Need to bring a vehicle back from MI, and worked in a meeting as well. Taking my 12 YO son with me, to spend a little time. We're taking the train from OKC-KAL, and on the drive home we're taking the car ferry badger across Lake Michigan to avoid the drive south and around the Gary/Chicago area. Any specific scenic things to look for from the ship? I've flown over The lake many times, and assume its wide enough that you are out of sight of land for a while? How about sea conditions, is it like being on an ocean? I know they just cancelled last Sunday's sailings due to weather so I guess it does get rough on occasion. Thanks for any info, I know some on here have taken it.


----------



## MrFSS (May 13, 2013)

Shortline said:


> Need to bring a vehicle back from MI, and worked in a meeting as well. Taking my 12 YO son with me, to spend a little time. We're taking the train from OKC-KAL, and on the drive home we're taking the car ferry badger across Lake Michigan to avoid the drive south and around the Gary/Chicago area. Any specific scenic things to look for from the ship? I've flown over The lake many times, and assume its wide enough that you are out of sight of land for a while? How about sea conditions, is it like being on an ocean? I know they just cancelled last Sunday's sailings due to weather so I guess it does get rough on occasion. Thanks for any info, I know some on here have taken it.

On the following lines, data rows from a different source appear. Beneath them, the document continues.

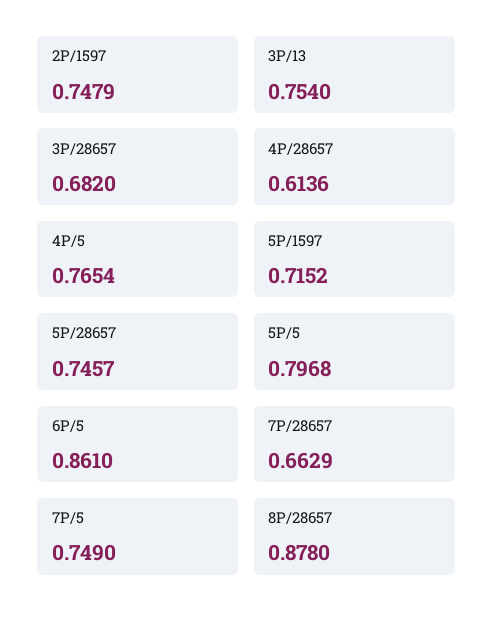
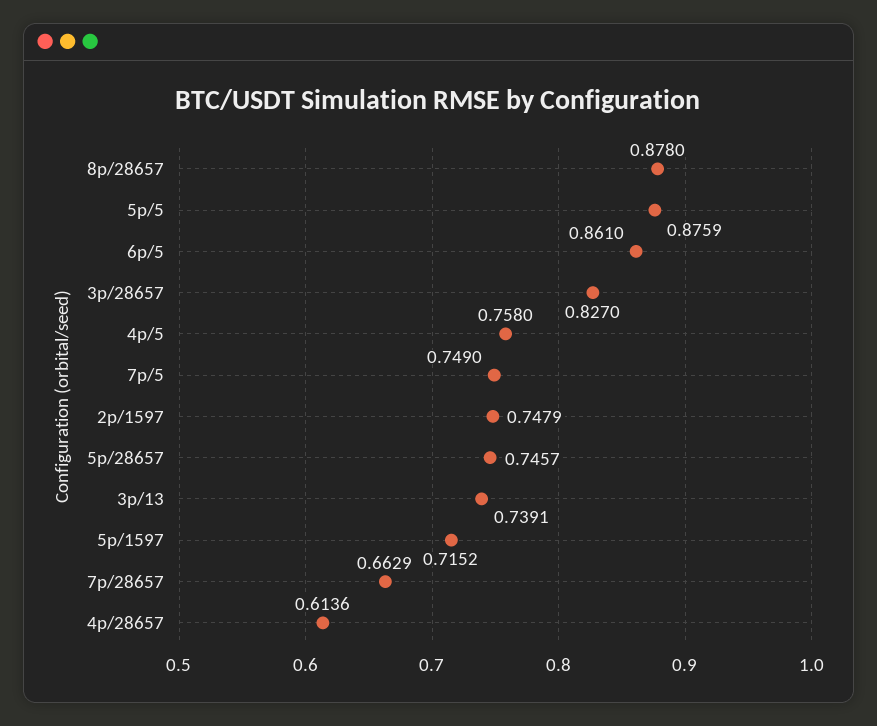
  {
    "2P/1597": 0.7479,
-   "3P/13": 0.754,
+   "3P/13": 0.7391,
-   "3P/28657": 0.682,
+   "3P/28657": 0.827,
    "4P/28657": 0.6136,
-   "4P/5": 0.7654,
+   "4P/5": 0.758,
    "5P/1597": 0.7152,
    "5P/28657": 0.7457,
-   "5P/5": 0.7968,
+   "5P/5": 0.8759,
    "6P/5": 0.861,
    "7P/28657": 0.6629,
    "7P/5": 0.749,
    "8P/28657": 0.878
  }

The one time I took the trip was a bad weather day. This was back in the 1950's. Everyone on board was sicker than the proverbial dog!

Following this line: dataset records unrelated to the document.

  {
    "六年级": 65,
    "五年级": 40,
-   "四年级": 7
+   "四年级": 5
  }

If it was bad enough they canceled it last Sunday it must have been really bad.


----------



## Shortline (May 13, 2013)

Just booked our trip across the lake. Hopefully it's not TOO rough, but I want to know we're on a ship. Not worried about me, spent 8 years in the back of a C-130 yanking and banking through the mountains at 250 it's and 300 feet, often in places the Devil wouldn't go, which is just about as rough as it can get......but, not sure about my 12 YO...only boat he's ever been on is a kayak. We're looking forward to the trip, should be a blast! Of course, look for the trip report, with pics in a few weeks.


----------



## Bob Dylan (May 13, 2013)

Sounds Great, look Forward to your Report This is on my Bucket List and I need to do it Before it is Gone!


----------



## Ispolkom (May 13, 2013)

I've been on the Badger half a dozen times, and never noticed any motion. Enjoy your trip!


----------



## The Davy Crockett (May 13, 2013)

Mrs. Crockett and I took the Badger from Ludington to Manitowoc in July 2008 and really enjoyed it. Land is out of site for a good spell. Kind of reminded me of crossing the English Channel except that the White Cliffs of Dover where 'replaced' by the Budweiser factory brewery in Manitowoc and Ludington is no Belgium. In fact, we thought that the only 'not great' part of the experience was Ludington, where we spent the night before catching the ferry. We came away thinking the town should be renamed 'Dudington' because we were so underwhelmed, but then we had just come south from Mackinac Island, via Sleeping Bear Dunes National Lakeshore, so we were probably biased. Enjoy the ride!


----------